The motion appointing Burke, read by Mahoning County Democratic Party Chairman Dave Betras, also states the executive committee "wishes to formally begin the censure" of Polivka and the Trumbull County Democratic Party.
Sanctions already imposed on the local party - suspension of a bulk mail discount and access to sample ballots and electronic voter database - will remain during the investigation, but would be lifted if Trumbull County Democrats change their bylaws to prohibit secret ballots in the meantime.
Polvika's attorney, Jeff Goodman, called Thursday's development a "tremendous victory" for Polivka and the local Democratic Party.
"Our point all along was that we want the Ohio Democratic Party and Chris Redfern, in particular, to follow his own constitution, follow the constitutional procedures that are in place when disputes like this arise," Goodman said.
"He's been popping off in the media and (to) anyone who will listen about things that he is going to do and things that he thinks he's done. We've never been sanctioned. Dan Polivka didn't do anything wrong. The Trumbull County Democratic Party didn't do anything wrong.
"Our demands coming into this meeting ... were that you have a process in place, you have a constitution in place, stop ignoring it and let's make the process work. Tonight was our victory because that is what happened," Goodman said.
He and partner H. Gilson Blair sent a letter to Redferm on Aug. 24 stating as much.
Still, there are questions about whether Redfern can take away the local party's access to the voter database and franking privilege.
Polivka said ODP's constitution only lets that happen when a local party doesn't pay its assessment, which Trumbull County has paid for the last four years, he said.
Also, Goodman said the local party has not been given formal notice of the sanctions.
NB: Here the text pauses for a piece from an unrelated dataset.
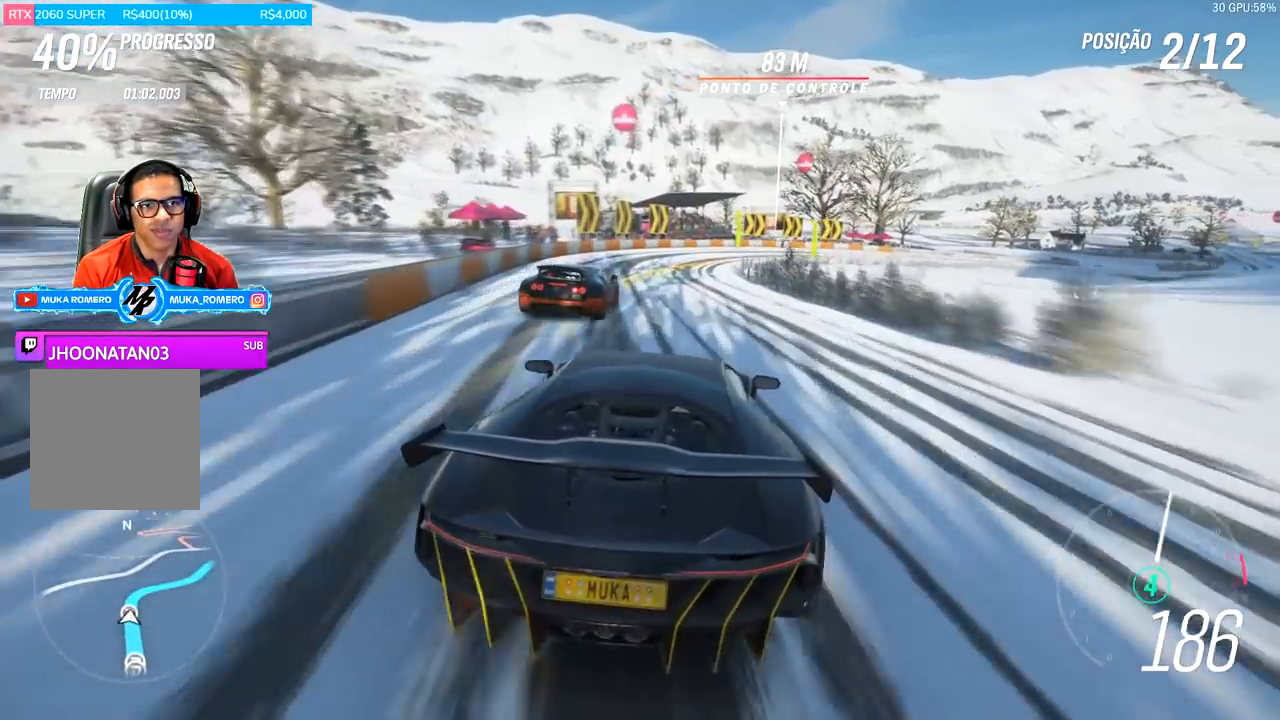
{"buttons": ["R2"], "left_stick": "right", "right_stick": "center", "events": []}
Redfern said ODP bylaws allow him flexibility "for me to do things that are necessary to keep order in the party."
"Strong personalities have strong differences of opinion," Redfern said. "I've been wrong before, but in this case, no, I'm right and the DNC's rules committee and the Ohio Democratic Party's rules are the rules that have to be reflected by the Trumbull County party."
Polivka is in the hot seat because of the secret ballot central committee members took on July 26 to fill a county commissioner seat that became vacant due to the death of Commissioner Paul Heltzel.
The process included the use of two secret, paper ballot votes and then public confirmation of the candidate by voice. Polivka said doing so kept the local party complaint with its own bylaws, which call for a secret ballot, and the constitutions of the ODP and DNC, which prohibit voting secretly.
Keeping the vote secret also fell within the wishes of central committee members, who almost to a person in a straw vote before selecting their candidate decided they wanted the vote kept secret.
Immediately after, Redfern sanctioned the local party because secret ballots were used.
Goodman said the examination will let the local party present "our side of the story."
"We're very confident in our legal position, we're confident that Trumbull County hasn't done anything wrong and at the end of it, we're still hoping there can be some party unity,'' Goodman said.
"At this point, that probably is going to take an apology from Chris Redfern to the precinct committee people in Trumbull County and the people of Trumbull County who have been insulted by this entire process and by his attitude."